I only wrote about such situation:
- system works without crashes for months
- system is core production environment in company
- drbd upgrade causes random crashes (3 node configuration for drbd9)
- we cannot manage/create drbd resources because system could crash on 
any drbdadm connect/disconnect command (what already happened in the 
middle of day when we trying to reconnect backup server :/)

Such situation does not allow me to wait for next fix, i need to find 
other solution/workaround.

>> I prefer to use stacking configuration, even when it is deprecated in
>> DRBD9.  I decided to write this post because stacked configuration is
>> still described in documentation and should work? Unfortunately for
>> now it is not possible to create such configuration or i missed
>> something :/
> 
> I know there are DRBD 9 users using "stacked" configurations out there.
> 

Hmm, maybe they created resources some time ago and drbd works for 
already created resources. That what i found is problem with initial 
synchronization to backup server:
- source servers pair are up and one is primary
- backup server try to synchronize data (first time)
- primary server try to enter into Source state for stacked device, at 
this moment it end with error:

[1636671.252028] drbd system-test-U/0 drbd113 z1: helper command: 
/sbin/drbdadm before-resync-source
[1636671.255933] drbd system-test-U/0 drbd113: before-resync-source 
handler returned 1, dropping connection.
[1636671.255942] drbd system-test-U z1: conn( Connected -> Disconnecting 
) peer( Secondary -> Unknown )

- the same error (error code) happened when i executed drbdadm 
before-resync-source directly:
'system-test-U' is a stacked resource, and not available in normal mode.

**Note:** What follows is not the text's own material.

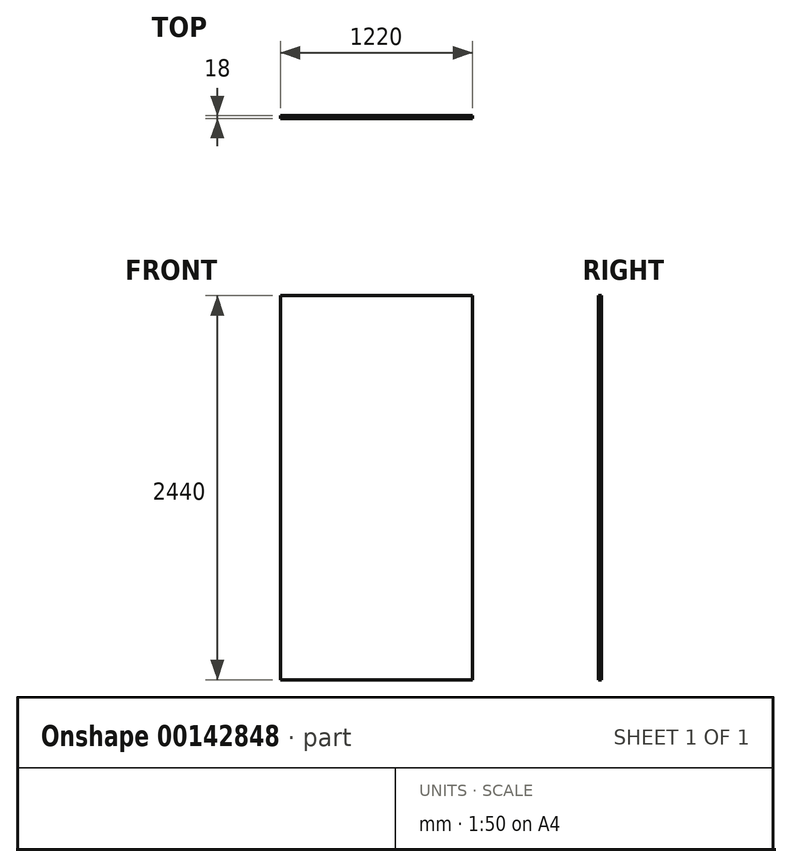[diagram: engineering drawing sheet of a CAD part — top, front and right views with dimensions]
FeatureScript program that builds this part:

I think it could be a problem in drbd-utils or in drbd module:
- drbdadm before-resync-source should detect type of resource (not 
requiring --stacking switch)
- or drbd module should execute drbdadm before-resync-source command 
with "--stacking" switch when start before-resync-source handler for 
stacked resources

Of course, it could be caused by my misconfiguration (test config in 
initial mail), but i cannot find error there :(

> Maybe you missed to upgrade your drbd-utils?
> Current drbd-utils version would be 9.4.0
> 

Im already use latest version of drbd-utils and drdb-dkms module:
ii  drbd-dkms 9.0.14-1ppa1~xenial1    all    RAID 1 over TCP/IP for 
Linux module source
ii  drbd-utils 9.4.0-1ppa1~xenial1    amd64  RAID 1 over TCP/IP for 
Linux (user utilities)

If someone could help me to understand this situation i will be really 
grateful.

-- 
Artur Kaszuba